• [READING PASSAGE]:
####################
2.3 Gelation and characterization of P(EG)xMA hydrogels

Gelation time was measured via gravitational flow analysis. Hydrogels (100 μL) were made with equal volumes and concentrations (50 mg mL−1) of azide and DBCO copolymers. Vials were tilted periodically until flow was no longer observed. The number of crosslinks was determined by tracking the absorbance of 100 μL hydrogels (5 wt%) at 309 nm over time to measure consumption of DBCO over the first 24 h; gels were formed in a 96-well polypropylene plate. After 24 h, a 10-fold excess of sodium azide was added to react all remaining DBCO groups to determine background hydrogel absorbance. Hydrogel (5 wt%) cloud points were measured using the same procedure as for copolymer LCSTs.

Hydrogel swelling was determined by incubating 100 μL hydrogels (5 wt%) in pH 7.4 PBS at 37 °C for 22 h. The initial hydrogel wet weight was recorded. After selected time intervals, buffer was removed from hydrogel surfaces and their wet weight was recorded.
####################
• [GOALS]:
(a) Reproduce word for word every row that names a clock whose time or date changed, omitting the pictures.
(b) Continue the passage on gelation and characterization of P(EG)xMA hydrogels, starting after its last sentence.
####################
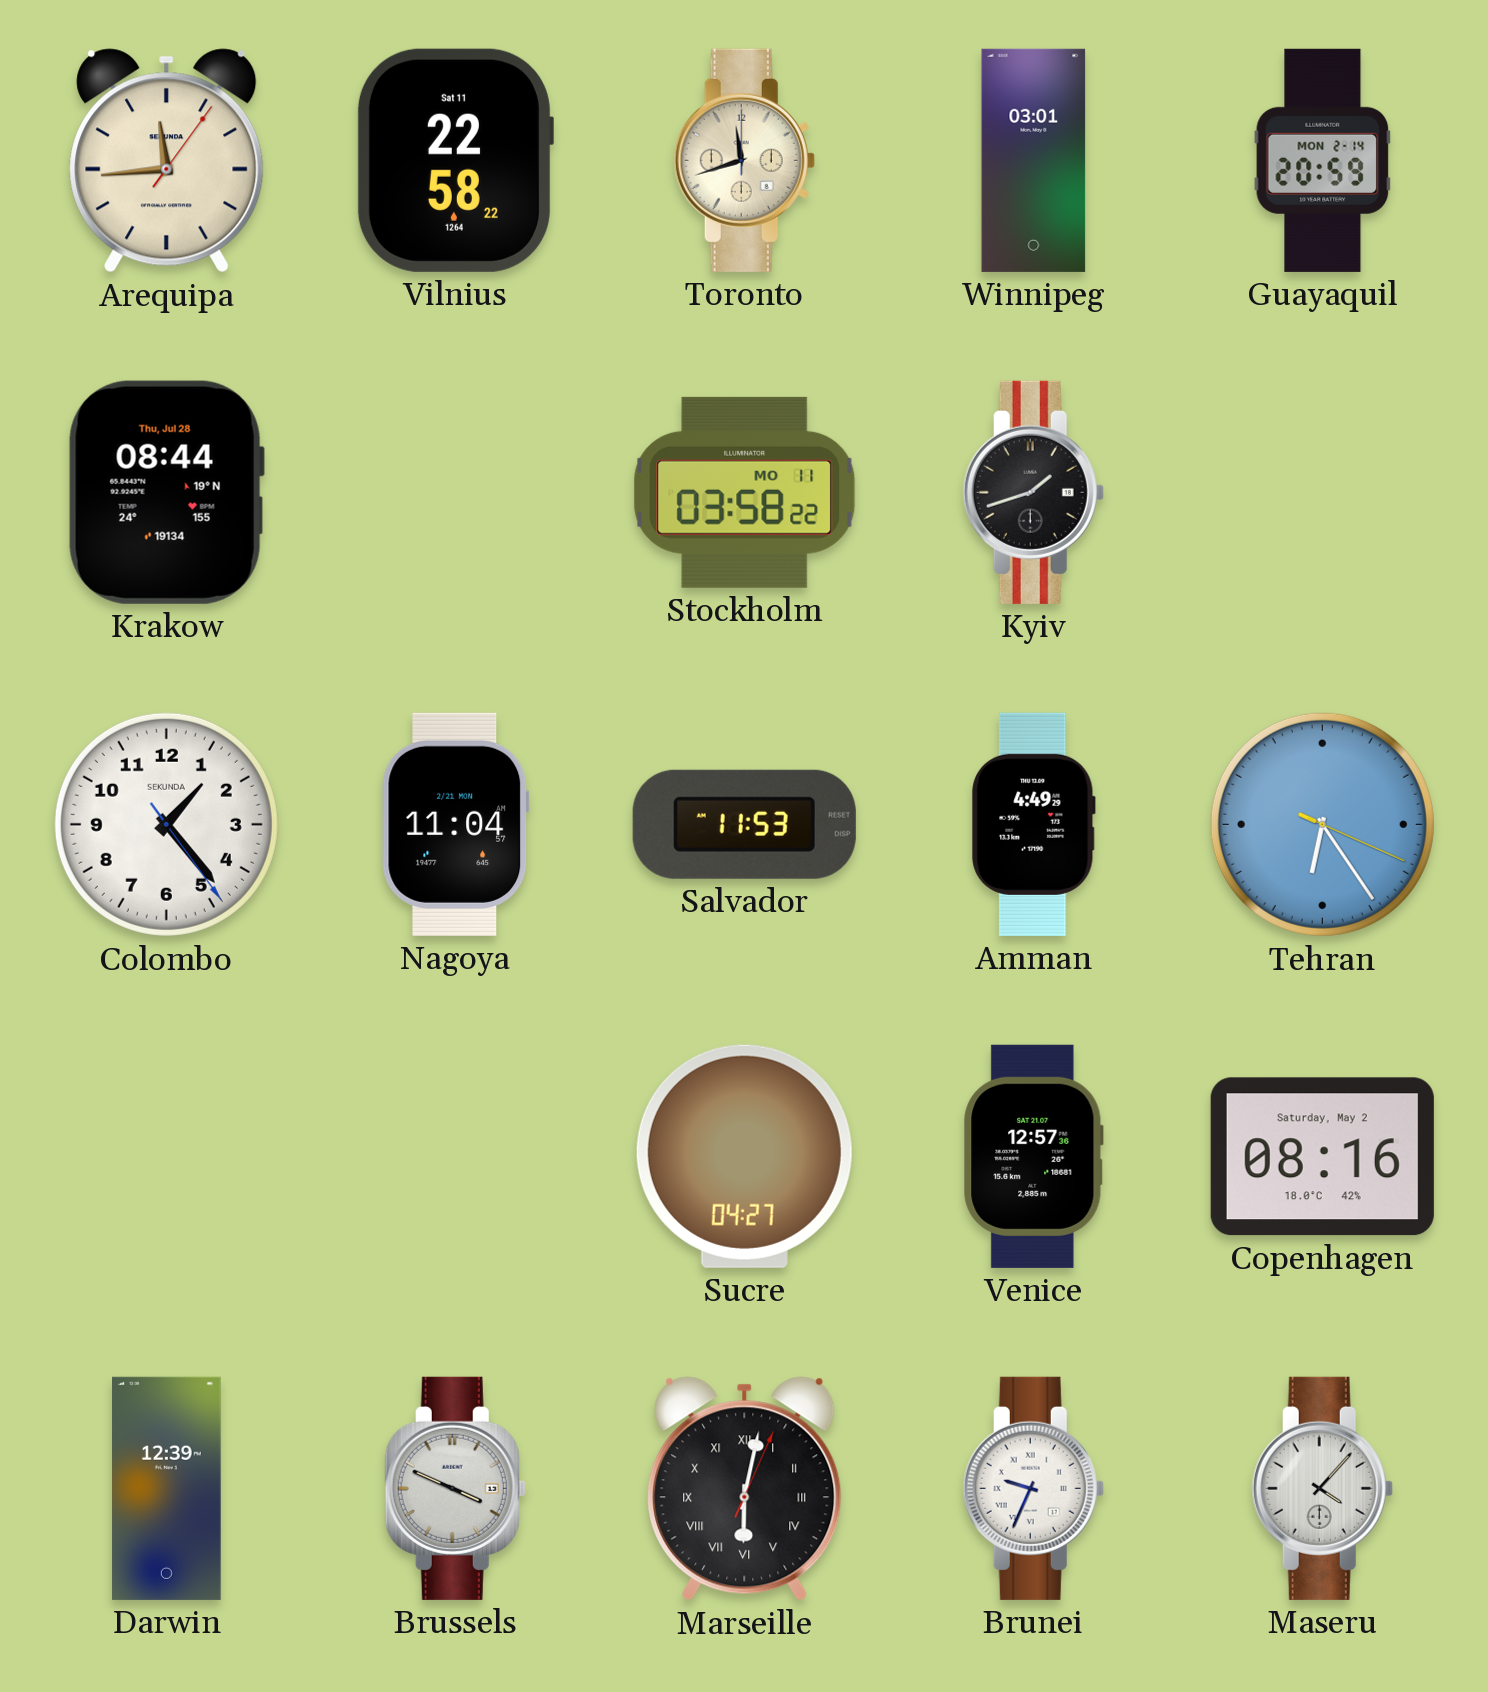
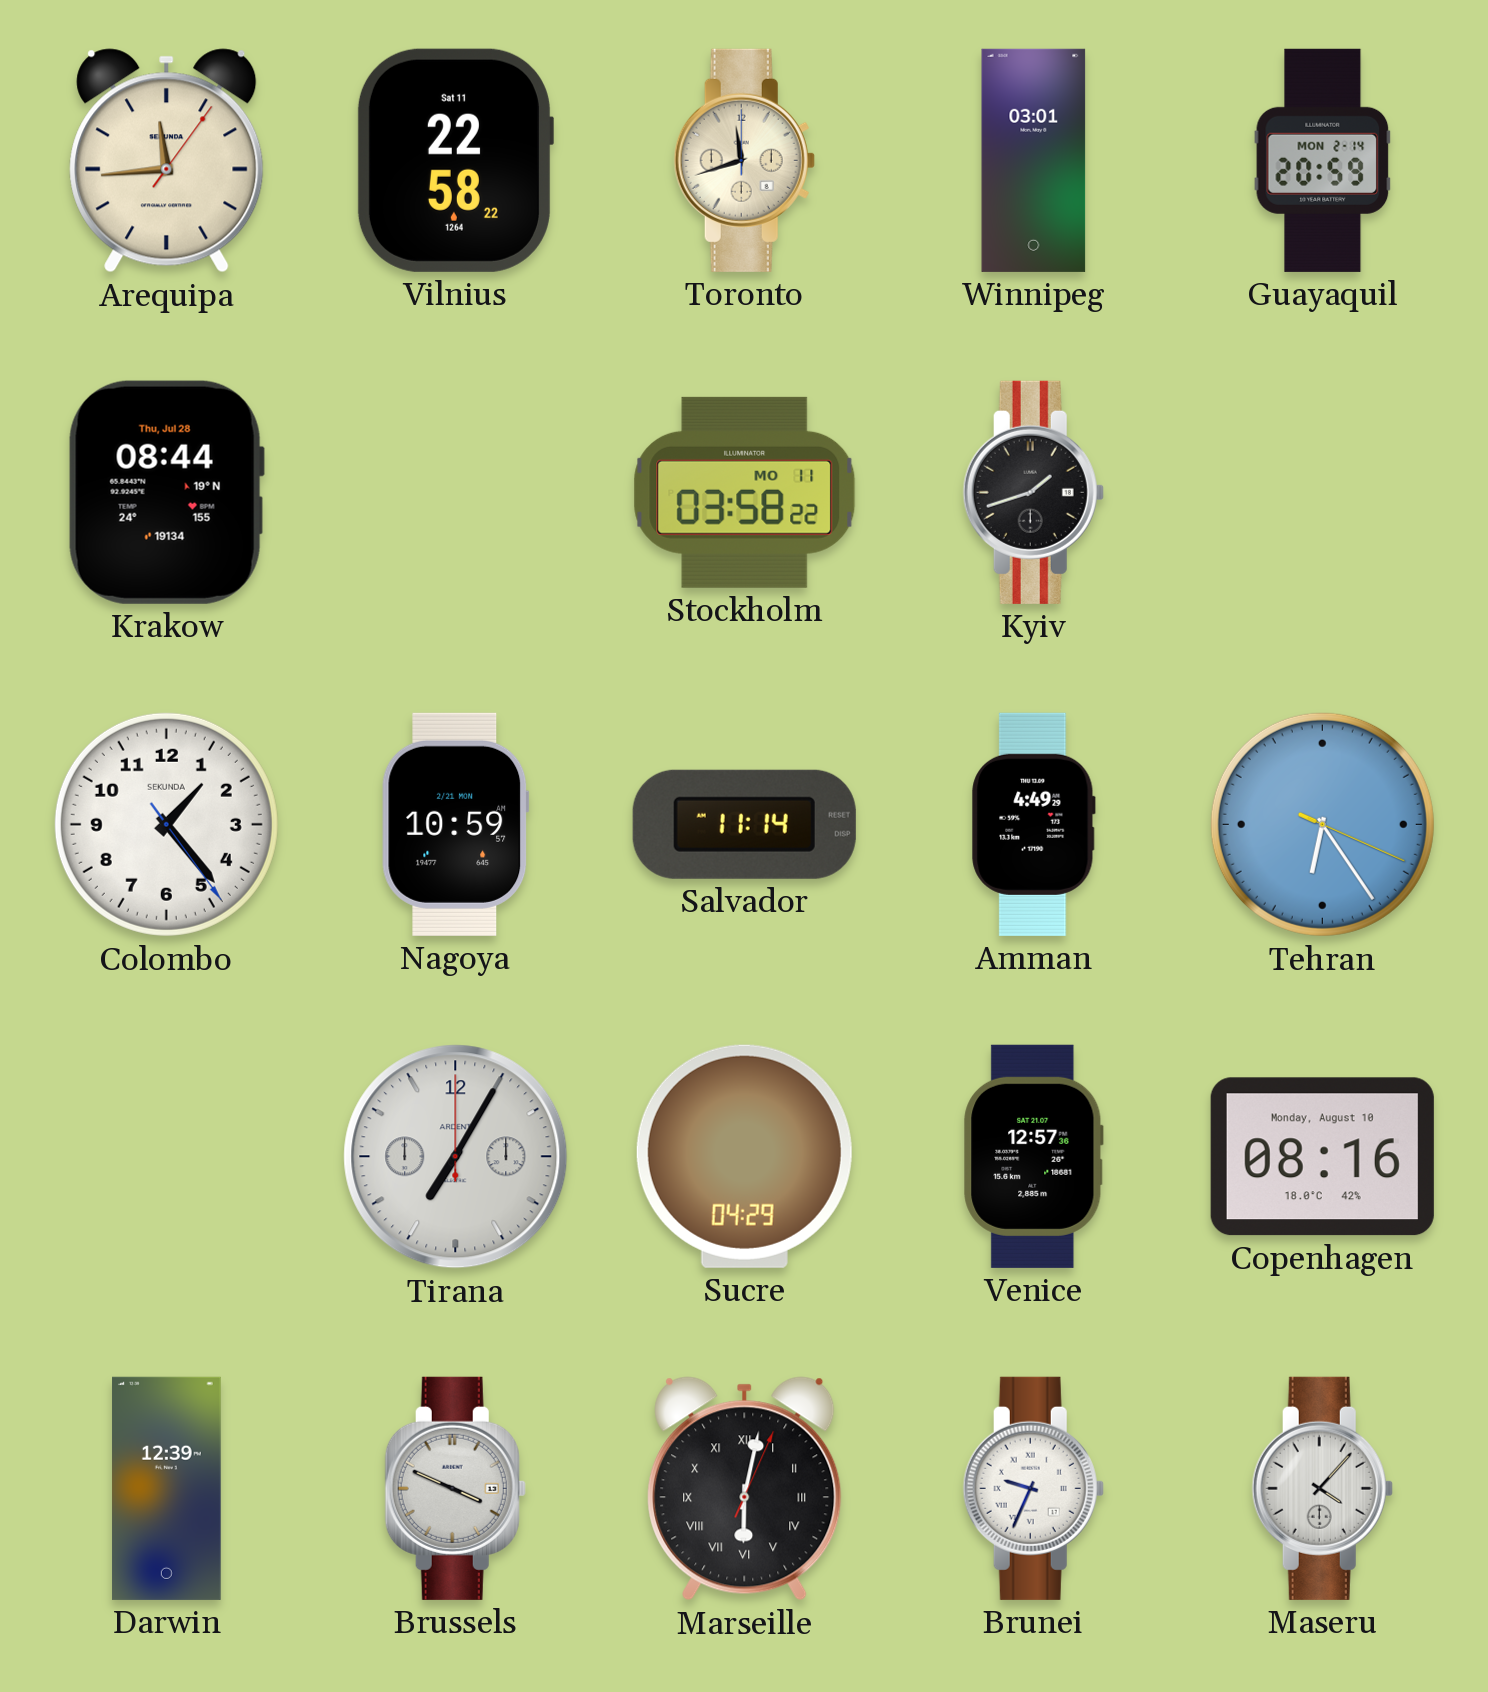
Nagoya: 11:04 -> 10:59
Salvador: 11:53 -> 11:14
Tirana: none -> 7:05
Sucre: 04:27 -> 04:29
Copenhagen date: Saturday, May 2 -> Monday, August 10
####################
• [RESPONSE LIST]:
(a)
Nagoya: 11:04 -> 10:59
Salvador: 11:53 -> 11:14
Tirana: none -> 7:05
Sucre: 04:27 -> 04:29
Copenhagen date: Saturday, May 2 -> Monday, August 10

(b)
2.4 1H NMR kinetic analysis of P(EG)xMA–AZ–R3 copolymer degradation

1H NMR spectra were recorded at 37 °C with 128 scans, 32 K complex points and spectral widths of 20 ppm on a Bruker 700 MHz spectrometer equipped with a TCI cryoprobe. All spectra were processed and analyzed in TopSpin 3.2.1. The base-catalyzed degradation of the polymers was assessed through the time-dependent increase in the 1H-NMR signal intensity of the nascent hydrolyzed product centred around ∼7.8 ppm. For the purpose of comparison, the enhancement in the hydrolyzed product intensity was measured relative to the final intensity of the P(EG)8–9MA–AZ–R3 hydrolyzed product at the end of the 3 h period. The resulting experimental points were used to create the kinetic profiles shown in Fig. 3D. The initial hydrolysis rate for P(EG)8–9MA–AZ–R3 was determined by linear regression to compute the slope over the first 1 h period. To determine the initial hydrolysis rates of P(EG)3MA–AZ–R3 and P(EG)4–5MA–AZ–R3 copolymers, a linear regression was used to compute the slopes over the first 1 h period post lag phase (0.6 h); lag phase is defined as the initial period with no detectable hydrolysis.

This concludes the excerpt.